Given data:
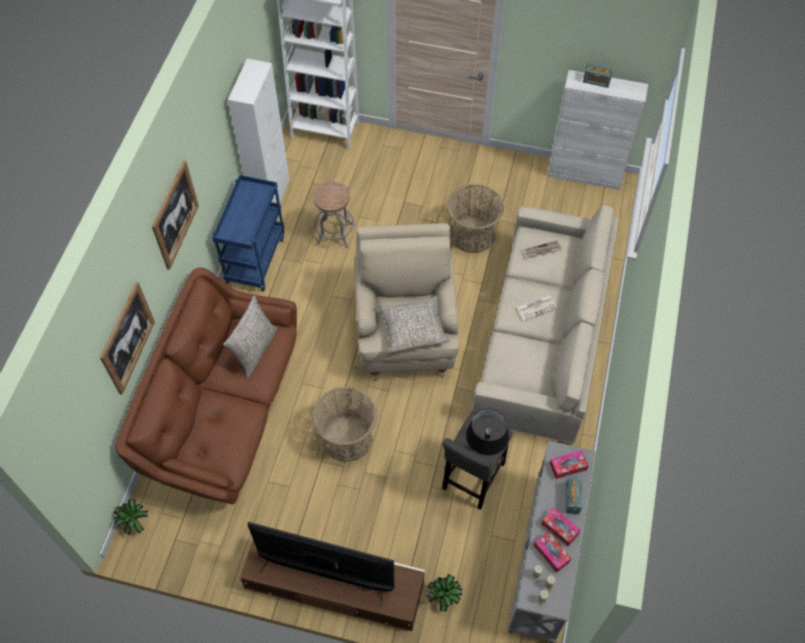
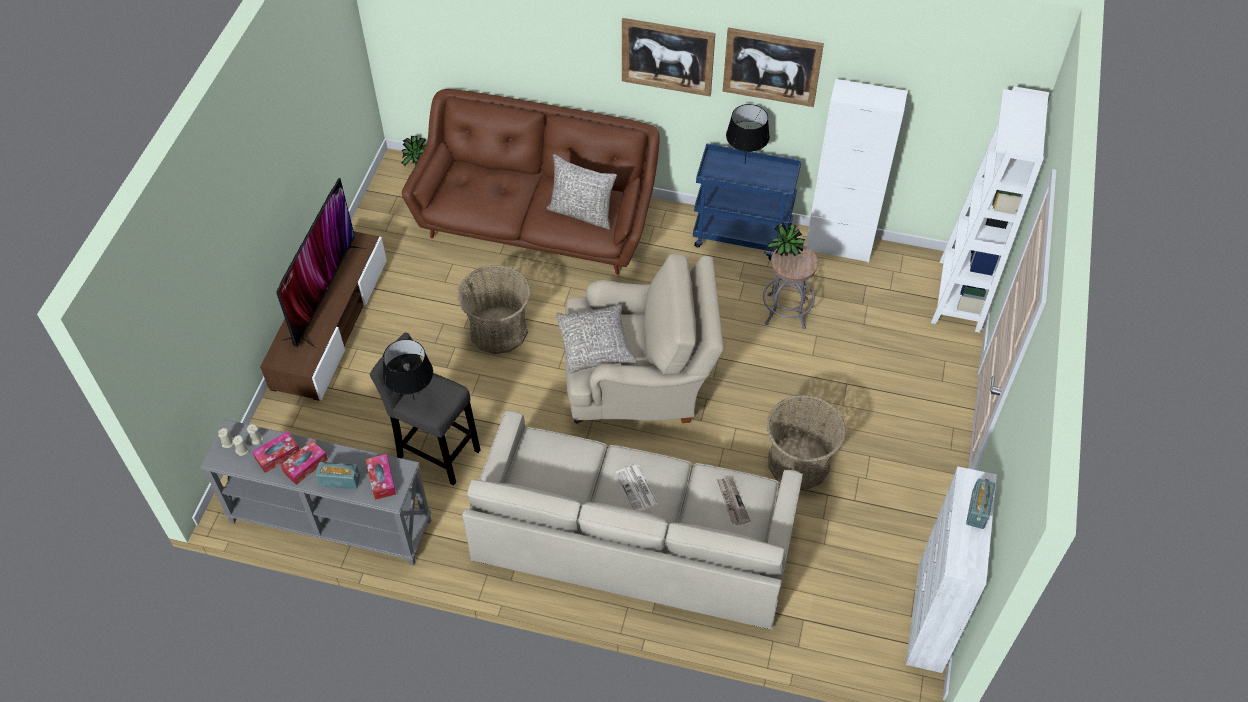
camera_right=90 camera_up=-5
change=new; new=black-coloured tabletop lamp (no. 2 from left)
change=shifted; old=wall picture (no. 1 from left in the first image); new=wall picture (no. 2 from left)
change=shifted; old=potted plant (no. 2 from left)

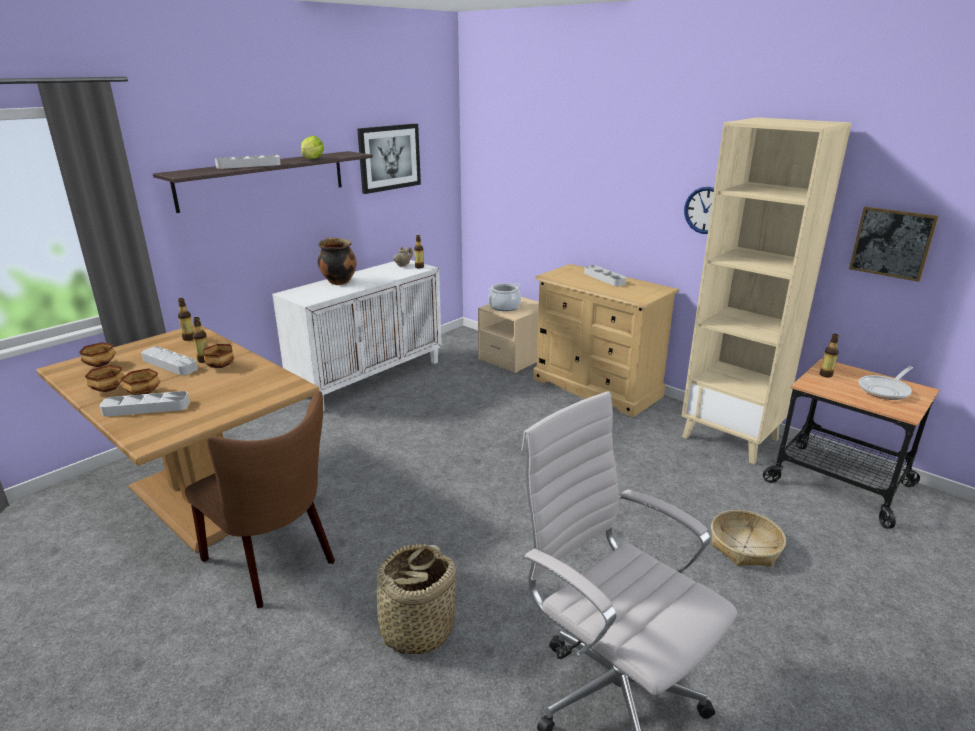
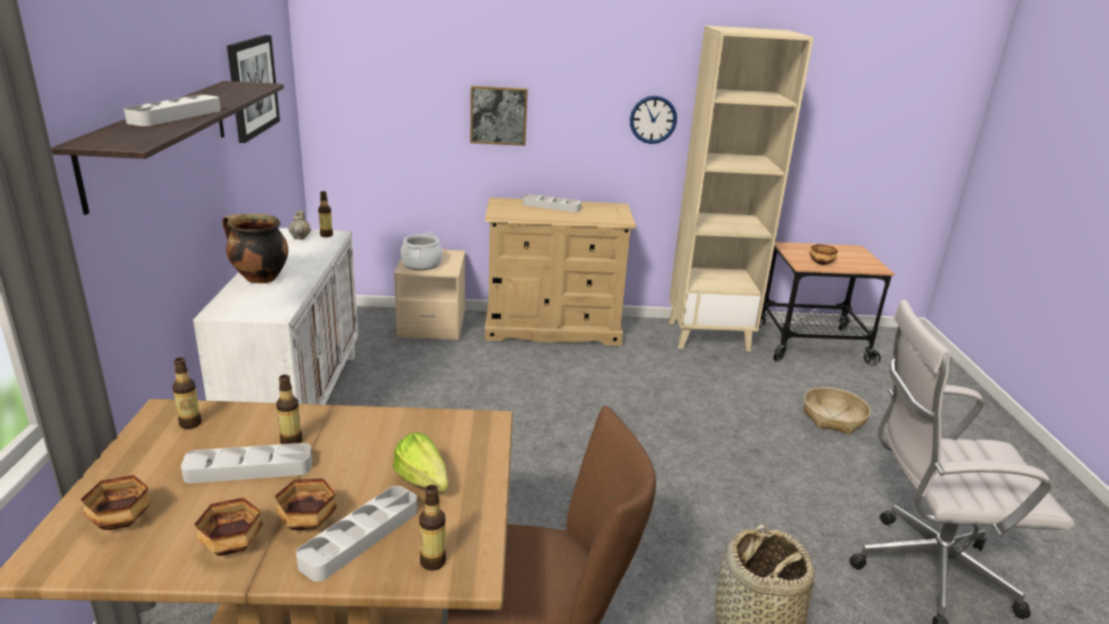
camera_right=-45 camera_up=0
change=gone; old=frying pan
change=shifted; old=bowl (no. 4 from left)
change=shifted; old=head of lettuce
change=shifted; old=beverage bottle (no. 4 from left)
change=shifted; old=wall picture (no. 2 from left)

==

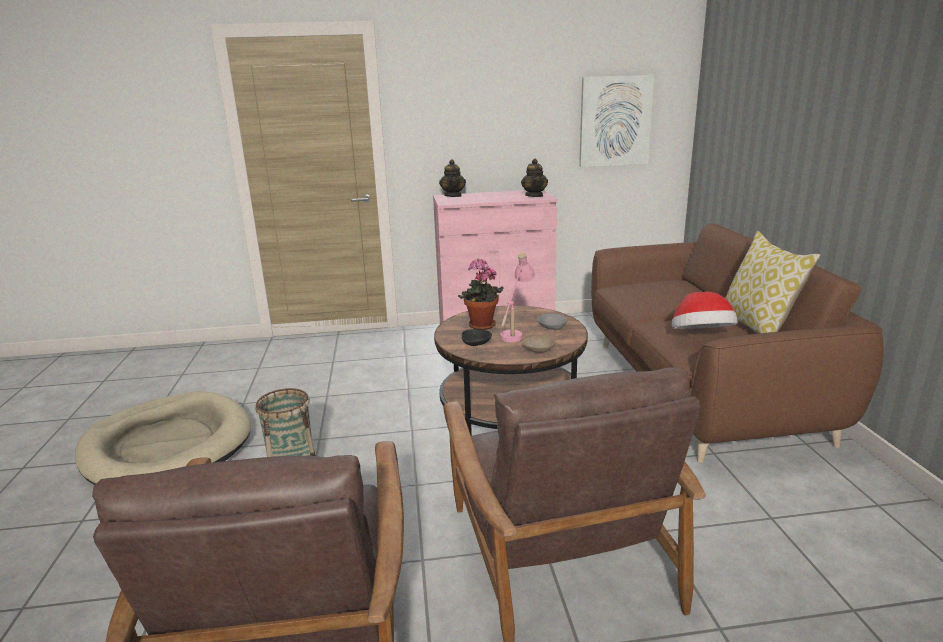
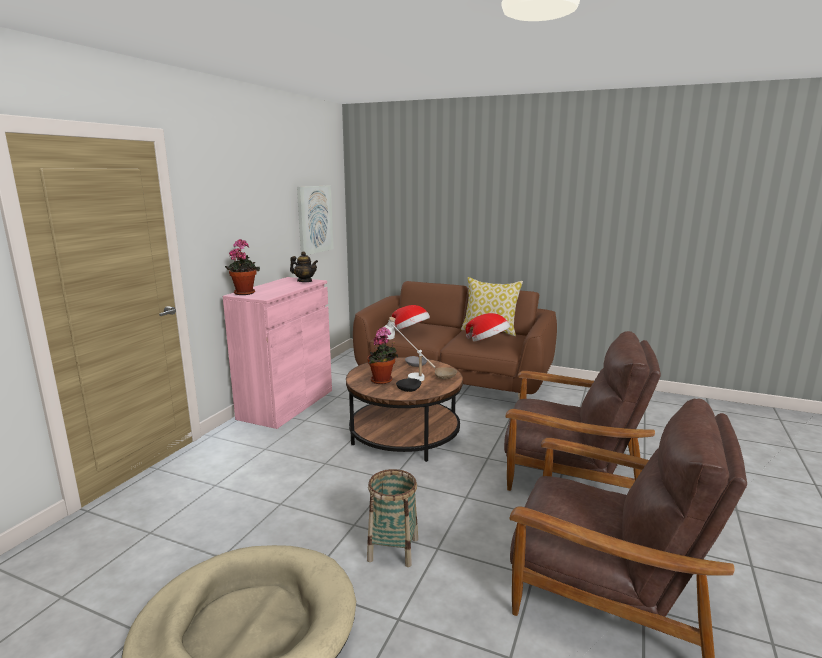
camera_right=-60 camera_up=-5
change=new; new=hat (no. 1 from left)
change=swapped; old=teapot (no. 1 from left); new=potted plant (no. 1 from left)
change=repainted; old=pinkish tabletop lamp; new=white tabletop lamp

Exercise brief: From the records above, print only the lines between the one holding "camera_right=90 camera_up=-5" and the one holding "change=shifted; old=wall picture (no. 1", inclusive, exactly as they stand.

Solution to this task:
camera_right=90 camera_up=-5
change=new; new=black-coloured tabletop lamp (no. 2 from left)
change=shifted; old=wall picture (no. 1 from left in the first image); new=wall picture (no. 2 from left)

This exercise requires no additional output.